4}, Kecheng Zhang⁶, Pinghua Yang⁶, Xinwei Yang⁶, Zhong Chen², Baohua Zhang⁶, Hongyang Wang^{1

4

7}

Affiliations

¹ International Co-operation Laboratory on Signal Transduction, Eastern Hepato-biliary Surgery Institute, Second Military Medical University, Shanghai, China.
² Department of General Surgery, The Affiliated Hospital of Nantong University, Nantong, China.
³ Department of Hepatic Surgery II, Eastern Hepatobiliary Surgery Hospital, Second Military Medical University, Shanghai, China.
⁴ National Center for Liver Cancer, Shanghai, China.
⁵ Zhongda Hospital, School of Medicine, Southeast University, Nanjing, China.
⁶ Department of Biliary Tract Surgery, Eastern Hepatobiliary Surgery Hospital, Second Military Medical University, Shanghai, China.
⁷ National Laboratory for Oncogenes and Related Genes, Cancer Institute, Renji Hospital, Shanghai Jiao Tong University, Shanghai, China.

Abstract

Background: Gallbladder carcinoma (GBC) remains a highly lethal disease worldwide. MiR-552 family members promote the malignant progression of a variety of digestive system tumors, but the role of miR-552-3p in GBC has not been elucidated. miR-552-3p was predicted to target the 3'-untranslated region (3'UTR) of the mRNA for the tumor suppressor gene "repulsive guidance molecule BMP co-receptor a" (RGMA). The aim of the present study was to clarify the roles and mechanisms of miR-552-3p targeting RGMA in the malignant progression of GBC.

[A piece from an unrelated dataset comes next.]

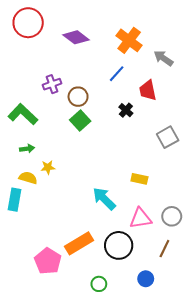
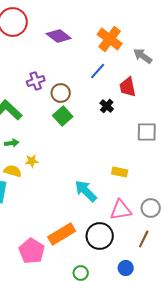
gray square: (168, 137) -> (147, 132), turned 30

Methods: In vitro: expression of miR-552-3p was detected by real-time quantitative PCR (qRT-PCR) in tumor and non-tumor adjacent tissues (NATs). Lentivirus-miR-552-3p was employed to knockdown this miRNA in GBC cell lines. Stem cell-related transcription factors and markers were assessed by qRT-PCR. Cell Counting Kit-8 (CCK-8), sphere formation and transwell assays were used to determine the malignant phenotypes of GBC cells. Targeting the 3'UTR of RGMA by miR-552-3p was verified by integrated analysis including bioinformatics prediction, luciferase assays, measures of changes of gene expression and rescue experiments. In vivo: mouse models of subcutaneous tumors and lung metastases were established to observe the effect of miR-552-3p on tumorigenesis and organ metastasis, respectively.

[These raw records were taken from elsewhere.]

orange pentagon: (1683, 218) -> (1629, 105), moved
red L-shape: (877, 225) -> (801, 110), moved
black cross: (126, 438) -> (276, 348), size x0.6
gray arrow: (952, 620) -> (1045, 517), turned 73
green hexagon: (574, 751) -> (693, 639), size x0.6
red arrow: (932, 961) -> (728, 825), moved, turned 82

Results: MiR-552-3p was abnormally highly expressed in GBC tissues and cancer stem cells. Interference with miR-552-3p in SGC-996 and GBC-SD cells significantly inhibited GBC stem cell expansion. Reciprocally, miR-552-3p promoted GBC cell proliferation, migration and invasion both in vitro and in vivo; hence, interference with this miRNA impeded the malignant progression of GBC. Furthermore, the important tumor suppressor gene RGMA was identified as a target of miR-552-3p. The effects of miR-552-3p on cell proliferation and metastasis were abrogated or enhanced by gain or loss of RGMA function, respectively. Mechanistically, miR-552-3p promoted GBC progression by reactivating the Akt/β-catenin pathway and epithelial-mesenchymal transformation (EMT). Clinically, miR-552-3p correlated with multi-malignant characteristics of GBC and acted as a prognostic marker for GBC outcome.

Conclusions: MiR-552-3p promotes the malignant progression of GBC by inhibiting the mRNA of the tumor suppressor gene RGMA, resulting in reactivation of the Akt/β-catenin signaling pathway.

Keywords: Gallbladder carcinoma (GBC); epithelial-mesenchymal transformation (EMT); miR-552-3p; repulsive guidance molecule BMP co-receptor a (RGMA); stemness.